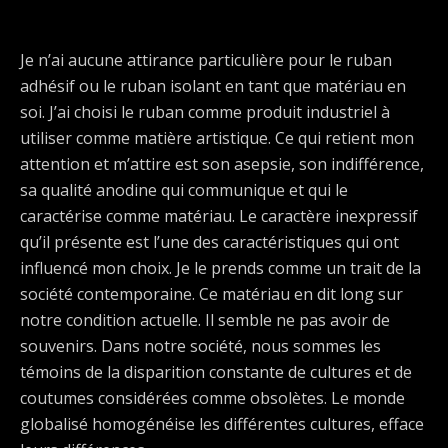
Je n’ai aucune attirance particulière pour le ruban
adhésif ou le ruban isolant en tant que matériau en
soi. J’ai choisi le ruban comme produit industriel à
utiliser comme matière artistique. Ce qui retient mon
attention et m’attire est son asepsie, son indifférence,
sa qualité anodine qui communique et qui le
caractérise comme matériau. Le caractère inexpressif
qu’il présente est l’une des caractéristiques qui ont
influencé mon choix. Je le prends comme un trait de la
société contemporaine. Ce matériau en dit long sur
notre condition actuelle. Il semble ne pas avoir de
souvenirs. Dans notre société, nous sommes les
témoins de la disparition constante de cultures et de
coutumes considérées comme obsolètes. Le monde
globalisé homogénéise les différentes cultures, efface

**Exercise aim:**
Exact copies of the line with "caractérise comme matériau." and of every later line in the entries make up the whole answer.

**Result for this task:**
caractérise comme matériau. Le caractère inexpressif
qu’il présente est l’une des caractéristiques qui ont
influencé mon choix. Je le prends comme un trait de la
société contemporaine. Ce matériau en dit long sur
notre condition actuelle. Il semble ne pas avoir de
souvenirs. Dans notre société, nous sommes les
témoins de la disparition constante de cultures et de
coutumes considérées comme obsolètes. Le monde
globalisé homogénéise les différentes cultures, efface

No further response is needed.